Если бы Оруэлл и его жена не сумели, преследуемые полицией, сбежать из Испании, их тоже вполне могли бы привлечь в качестве подсудимых и выставить напоказ на откровенно постановочном процессе, но об этом Оруэлл так никогда и не узнал. Датированная 13 июля 1937 года докладная записка из архива КГБ (тогда известного как НКВД) описывает его и его жену, Эйлин О’Шонесси, как «ярко выраженных троцкистов», работавших по строго засекреченным явкам и паролям. Она также утверждает, оставляя при этом обычное для таких документов ощущение сюрреалистического бреда, что пара эта поддерживала контакты с оппозиционными кругами в Москве. Из уст допрашивающего обвинения эти совсем не звучали бы шуткой, хотя сам Оруэлл в «Памяти Каталонии» описывал их как ничтожные: «Я не был виновен ни в чем конкретном, — писал он, — но я был виновен в „Троцкизме“. Сам факт того, что я служил в рядах ополчения ПОУМ, был достаточным для заключения меня в тюрьму». И более чем достаточным, если личные интересы и пристрастия привлекали к ней или нему внимание. В слегка шутовской, излишне самокритичной манере Оруэлл описывает конфискацию бумаг и писем из гостиничного номера его жены, однако он, возможно, был бы удивлен узнать, насколько внимательно бумаги эти изучались в Москве. Друзья Оруэлла, такие как его комбриг Жорж Копп, попадали в тюрьму при самых гнуснейших обстоятельствах, а потом — в случае Жоржа Коппа судьбой своей предвосхищая чудовищную кульминацию романа «1984» — подвергались пытке заточения в крошечной камере с крысами. Другие погибали под пытками, как это произошло с Бобом Смайлом, отважным рабочим-добровольцем[27].

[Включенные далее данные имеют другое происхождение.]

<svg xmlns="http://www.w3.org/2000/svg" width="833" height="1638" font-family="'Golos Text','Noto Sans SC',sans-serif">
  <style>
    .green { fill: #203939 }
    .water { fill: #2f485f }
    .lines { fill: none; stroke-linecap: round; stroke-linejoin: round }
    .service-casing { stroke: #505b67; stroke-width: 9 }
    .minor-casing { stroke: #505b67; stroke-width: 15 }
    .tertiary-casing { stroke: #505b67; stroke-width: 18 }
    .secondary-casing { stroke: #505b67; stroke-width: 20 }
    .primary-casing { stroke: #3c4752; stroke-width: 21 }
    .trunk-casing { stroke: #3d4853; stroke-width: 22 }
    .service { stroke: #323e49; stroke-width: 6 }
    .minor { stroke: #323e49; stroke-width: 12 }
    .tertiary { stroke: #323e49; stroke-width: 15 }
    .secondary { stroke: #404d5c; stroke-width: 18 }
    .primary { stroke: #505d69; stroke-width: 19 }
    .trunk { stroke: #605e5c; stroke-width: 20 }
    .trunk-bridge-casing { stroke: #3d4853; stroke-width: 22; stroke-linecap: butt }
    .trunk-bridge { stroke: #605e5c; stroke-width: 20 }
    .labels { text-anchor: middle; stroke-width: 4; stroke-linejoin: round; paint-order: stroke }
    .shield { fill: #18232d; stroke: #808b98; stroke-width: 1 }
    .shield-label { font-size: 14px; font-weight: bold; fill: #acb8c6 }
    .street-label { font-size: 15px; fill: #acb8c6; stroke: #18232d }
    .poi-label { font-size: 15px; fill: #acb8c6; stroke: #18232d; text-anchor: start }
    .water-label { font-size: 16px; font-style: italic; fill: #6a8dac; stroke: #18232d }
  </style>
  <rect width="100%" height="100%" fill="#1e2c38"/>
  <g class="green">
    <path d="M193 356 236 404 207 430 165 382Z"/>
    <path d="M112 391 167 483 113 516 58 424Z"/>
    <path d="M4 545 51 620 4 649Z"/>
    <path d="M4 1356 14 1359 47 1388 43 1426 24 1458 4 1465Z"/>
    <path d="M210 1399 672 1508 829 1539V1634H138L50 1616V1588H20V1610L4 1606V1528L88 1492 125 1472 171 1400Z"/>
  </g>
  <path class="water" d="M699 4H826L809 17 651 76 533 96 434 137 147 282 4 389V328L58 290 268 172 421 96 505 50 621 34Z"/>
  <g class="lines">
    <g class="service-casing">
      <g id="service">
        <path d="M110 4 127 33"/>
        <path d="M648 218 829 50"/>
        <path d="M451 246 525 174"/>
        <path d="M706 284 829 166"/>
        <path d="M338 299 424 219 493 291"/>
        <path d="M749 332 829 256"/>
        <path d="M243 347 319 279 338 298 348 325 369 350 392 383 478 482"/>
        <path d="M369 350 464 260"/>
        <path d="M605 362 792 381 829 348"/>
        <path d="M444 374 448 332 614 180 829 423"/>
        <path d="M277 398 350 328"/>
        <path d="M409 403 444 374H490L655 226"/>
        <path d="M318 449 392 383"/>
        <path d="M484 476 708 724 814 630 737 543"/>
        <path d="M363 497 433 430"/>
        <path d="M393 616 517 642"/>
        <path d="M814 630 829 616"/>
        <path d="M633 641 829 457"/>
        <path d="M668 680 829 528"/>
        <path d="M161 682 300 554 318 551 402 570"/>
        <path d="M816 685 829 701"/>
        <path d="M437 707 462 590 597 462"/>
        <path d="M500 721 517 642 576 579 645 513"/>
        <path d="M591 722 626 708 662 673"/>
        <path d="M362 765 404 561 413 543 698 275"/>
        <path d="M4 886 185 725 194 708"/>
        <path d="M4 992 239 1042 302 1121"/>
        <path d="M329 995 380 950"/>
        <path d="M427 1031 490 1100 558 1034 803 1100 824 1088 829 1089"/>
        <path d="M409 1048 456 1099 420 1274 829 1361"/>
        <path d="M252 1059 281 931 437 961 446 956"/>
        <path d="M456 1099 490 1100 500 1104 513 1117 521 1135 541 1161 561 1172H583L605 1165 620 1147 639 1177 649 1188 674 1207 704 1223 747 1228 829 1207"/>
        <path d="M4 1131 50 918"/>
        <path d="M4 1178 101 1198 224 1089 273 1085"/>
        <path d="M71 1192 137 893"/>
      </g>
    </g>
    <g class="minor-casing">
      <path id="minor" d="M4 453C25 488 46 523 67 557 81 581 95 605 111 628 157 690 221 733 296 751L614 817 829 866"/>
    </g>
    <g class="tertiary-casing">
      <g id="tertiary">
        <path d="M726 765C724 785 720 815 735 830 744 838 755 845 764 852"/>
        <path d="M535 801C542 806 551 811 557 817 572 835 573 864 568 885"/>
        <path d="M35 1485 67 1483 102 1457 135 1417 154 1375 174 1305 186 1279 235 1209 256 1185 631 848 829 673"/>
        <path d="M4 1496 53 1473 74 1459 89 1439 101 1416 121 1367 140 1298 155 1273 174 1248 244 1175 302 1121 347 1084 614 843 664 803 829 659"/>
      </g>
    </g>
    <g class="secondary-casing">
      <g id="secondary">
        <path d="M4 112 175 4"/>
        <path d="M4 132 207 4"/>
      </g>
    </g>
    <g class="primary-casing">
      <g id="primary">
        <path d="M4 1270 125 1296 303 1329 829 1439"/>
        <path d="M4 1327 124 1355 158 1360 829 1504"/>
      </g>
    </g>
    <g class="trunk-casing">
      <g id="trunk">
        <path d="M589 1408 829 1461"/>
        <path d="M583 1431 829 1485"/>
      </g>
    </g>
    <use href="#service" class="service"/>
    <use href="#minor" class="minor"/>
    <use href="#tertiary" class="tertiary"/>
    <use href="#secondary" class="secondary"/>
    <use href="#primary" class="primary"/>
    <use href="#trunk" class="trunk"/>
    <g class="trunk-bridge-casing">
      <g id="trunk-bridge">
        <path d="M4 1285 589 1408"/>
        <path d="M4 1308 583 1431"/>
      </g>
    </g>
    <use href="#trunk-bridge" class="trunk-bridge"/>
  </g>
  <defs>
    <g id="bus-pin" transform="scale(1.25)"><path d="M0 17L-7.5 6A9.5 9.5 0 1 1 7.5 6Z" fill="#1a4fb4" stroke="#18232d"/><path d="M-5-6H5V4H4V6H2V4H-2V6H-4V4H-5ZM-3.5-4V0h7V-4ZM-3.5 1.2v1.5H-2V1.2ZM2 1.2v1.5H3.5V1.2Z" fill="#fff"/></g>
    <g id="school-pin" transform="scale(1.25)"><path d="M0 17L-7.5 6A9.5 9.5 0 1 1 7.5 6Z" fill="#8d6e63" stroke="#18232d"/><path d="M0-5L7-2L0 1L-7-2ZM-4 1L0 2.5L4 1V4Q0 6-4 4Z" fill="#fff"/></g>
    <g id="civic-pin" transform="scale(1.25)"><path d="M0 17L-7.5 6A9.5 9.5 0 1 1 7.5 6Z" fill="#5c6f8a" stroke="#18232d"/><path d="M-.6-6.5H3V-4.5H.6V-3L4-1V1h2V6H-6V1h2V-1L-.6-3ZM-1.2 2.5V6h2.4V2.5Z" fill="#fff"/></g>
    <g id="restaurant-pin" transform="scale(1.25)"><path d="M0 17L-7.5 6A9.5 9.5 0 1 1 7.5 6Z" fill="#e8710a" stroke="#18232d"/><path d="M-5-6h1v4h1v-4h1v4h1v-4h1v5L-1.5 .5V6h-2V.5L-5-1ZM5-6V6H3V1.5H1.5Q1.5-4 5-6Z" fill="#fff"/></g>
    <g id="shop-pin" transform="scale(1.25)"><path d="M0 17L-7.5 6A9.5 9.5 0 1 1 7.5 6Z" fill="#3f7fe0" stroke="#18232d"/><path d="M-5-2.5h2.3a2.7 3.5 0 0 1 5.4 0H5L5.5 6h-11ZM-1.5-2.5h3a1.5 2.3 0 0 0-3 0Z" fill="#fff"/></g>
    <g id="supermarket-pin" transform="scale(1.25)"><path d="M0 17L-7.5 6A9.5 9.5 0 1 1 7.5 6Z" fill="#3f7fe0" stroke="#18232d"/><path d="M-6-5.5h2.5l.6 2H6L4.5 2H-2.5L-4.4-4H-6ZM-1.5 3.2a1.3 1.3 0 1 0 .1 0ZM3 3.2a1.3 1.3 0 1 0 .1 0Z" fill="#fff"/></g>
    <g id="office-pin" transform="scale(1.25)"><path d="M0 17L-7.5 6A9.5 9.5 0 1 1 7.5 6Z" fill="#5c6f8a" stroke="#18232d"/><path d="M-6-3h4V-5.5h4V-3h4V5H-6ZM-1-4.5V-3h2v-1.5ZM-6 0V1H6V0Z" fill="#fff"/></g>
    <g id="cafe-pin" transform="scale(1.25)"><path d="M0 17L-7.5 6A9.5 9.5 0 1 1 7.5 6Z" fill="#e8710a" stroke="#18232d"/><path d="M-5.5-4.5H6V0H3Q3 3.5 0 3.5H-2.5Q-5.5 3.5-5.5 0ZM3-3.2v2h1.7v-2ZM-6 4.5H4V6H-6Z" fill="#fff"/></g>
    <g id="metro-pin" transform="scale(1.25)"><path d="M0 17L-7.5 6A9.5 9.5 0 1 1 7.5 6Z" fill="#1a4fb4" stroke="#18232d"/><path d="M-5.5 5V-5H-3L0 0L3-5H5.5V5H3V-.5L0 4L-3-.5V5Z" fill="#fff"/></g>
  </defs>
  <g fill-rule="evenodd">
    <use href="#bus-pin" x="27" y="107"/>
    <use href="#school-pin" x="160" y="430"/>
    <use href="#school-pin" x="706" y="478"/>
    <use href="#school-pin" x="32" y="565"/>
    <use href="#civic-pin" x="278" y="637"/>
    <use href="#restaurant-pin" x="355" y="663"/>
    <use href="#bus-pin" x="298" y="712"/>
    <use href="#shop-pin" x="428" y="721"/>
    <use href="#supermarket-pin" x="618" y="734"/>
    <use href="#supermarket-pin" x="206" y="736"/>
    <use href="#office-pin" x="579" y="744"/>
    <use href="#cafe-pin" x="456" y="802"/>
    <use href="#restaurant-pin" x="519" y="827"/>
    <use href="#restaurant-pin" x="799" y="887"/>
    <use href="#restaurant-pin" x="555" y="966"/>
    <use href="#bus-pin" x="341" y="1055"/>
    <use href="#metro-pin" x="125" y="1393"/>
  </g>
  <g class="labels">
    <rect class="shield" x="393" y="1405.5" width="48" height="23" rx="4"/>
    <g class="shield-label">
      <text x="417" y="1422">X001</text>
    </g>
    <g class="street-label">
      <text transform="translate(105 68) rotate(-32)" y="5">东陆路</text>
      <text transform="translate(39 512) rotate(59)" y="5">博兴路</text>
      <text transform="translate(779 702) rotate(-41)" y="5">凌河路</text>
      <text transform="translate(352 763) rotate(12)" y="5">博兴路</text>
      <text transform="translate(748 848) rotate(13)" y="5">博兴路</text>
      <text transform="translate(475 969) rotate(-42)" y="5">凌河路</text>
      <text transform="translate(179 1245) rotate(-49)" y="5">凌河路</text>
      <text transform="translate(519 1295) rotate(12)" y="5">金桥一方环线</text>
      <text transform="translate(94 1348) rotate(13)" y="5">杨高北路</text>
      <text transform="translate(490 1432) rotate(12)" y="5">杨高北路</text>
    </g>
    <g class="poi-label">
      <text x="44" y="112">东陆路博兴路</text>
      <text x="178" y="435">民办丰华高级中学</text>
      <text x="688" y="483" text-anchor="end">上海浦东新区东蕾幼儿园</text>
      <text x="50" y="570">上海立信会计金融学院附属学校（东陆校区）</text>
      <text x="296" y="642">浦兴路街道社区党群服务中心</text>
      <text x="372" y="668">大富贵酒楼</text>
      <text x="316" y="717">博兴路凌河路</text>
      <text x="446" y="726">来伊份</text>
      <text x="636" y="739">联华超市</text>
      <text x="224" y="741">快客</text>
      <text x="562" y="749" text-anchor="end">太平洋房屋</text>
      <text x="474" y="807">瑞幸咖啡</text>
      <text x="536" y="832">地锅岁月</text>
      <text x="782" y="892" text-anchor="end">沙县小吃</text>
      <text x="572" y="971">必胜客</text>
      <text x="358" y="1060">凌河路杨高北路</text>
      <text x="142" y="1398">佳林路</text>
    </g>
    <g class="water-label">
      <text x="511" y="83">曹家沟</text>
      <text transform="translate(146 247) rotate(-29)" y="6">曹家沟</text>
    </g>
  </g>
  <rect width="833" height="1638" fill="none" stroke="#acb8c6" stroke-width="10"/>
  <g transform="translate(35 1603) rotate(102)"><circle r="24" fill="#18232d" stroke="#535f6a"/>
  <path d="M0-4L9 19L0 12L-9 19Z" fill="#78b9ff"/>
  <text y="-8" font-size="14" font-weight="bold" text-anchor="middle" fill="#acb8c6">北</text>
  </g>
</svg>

«Мне дарован язык, — писал У. Х. Оден все в том же стихотворении, „1 сентября 1939 года“, — Чтобы избавить от пут,/От романтической лжи/Мозг человека в толпе,/От лжи бессильных Властей,/Чьи здания небо скребут»[28]. Когда Оруэлл покидал Каталонию, нельзя сказать, чтобы у него оставался хотя бы голос; фашистская пуля насквозь прошила горло и повредила голосовые связки. Однако все следующие десять лет своей жизни, все свои последние годы, он писал, стараясь рассказать о делах своих испанских друзей, чтобы реабилитировать их в наших глазах. Устойчивое представление о том, что война была тем, чем выглядела — испанские националисты-католики с одной стороны, и «красные» испанцы-антиклерикалы — с другой, — вполне устраивало власть на Западе, а также некоторых из людей-в-толпе (сталинским сторонникам верили на слово, что тоже их устраивало). Оруэлл как писатель поэтому оказался в уникальном, трудном, но интересном положении; он знал, что полная картина обманчива, что история, взятая целиком, — ложь и что поддержать его может лишь собственная честность солдата и писателя. Его сообщения, поступавшие из Испании, были практически непригодны к публикации — хорошо известен отказ их печатать со стороны New Statesman из боязни повредить репутации республиканцев, и на протяжении всей жизни Оруэлла его «Памяти Каталонии» оставалась малозаметной принадлежностью редких книжных коллекций. Важнее этих трудностей для Оруэлла были столь волнующие и столь пугающие мысли:

«Никогда нельзя уже будет получить полный, точный и беспристрастный отчет о событиях в Барселоне, ибо необходимых для этого документов больше не существует. Будущим историкам придется использовать в качестве источников многочисленные обвинения, какими осыпали друг друга враждующие стороны, и пропагандистский материал. У меня лично тоже нет почти никаких документов, я опираюсь на то, что видел собственными глазами и слышал от заслуживающих доверия очевидцев».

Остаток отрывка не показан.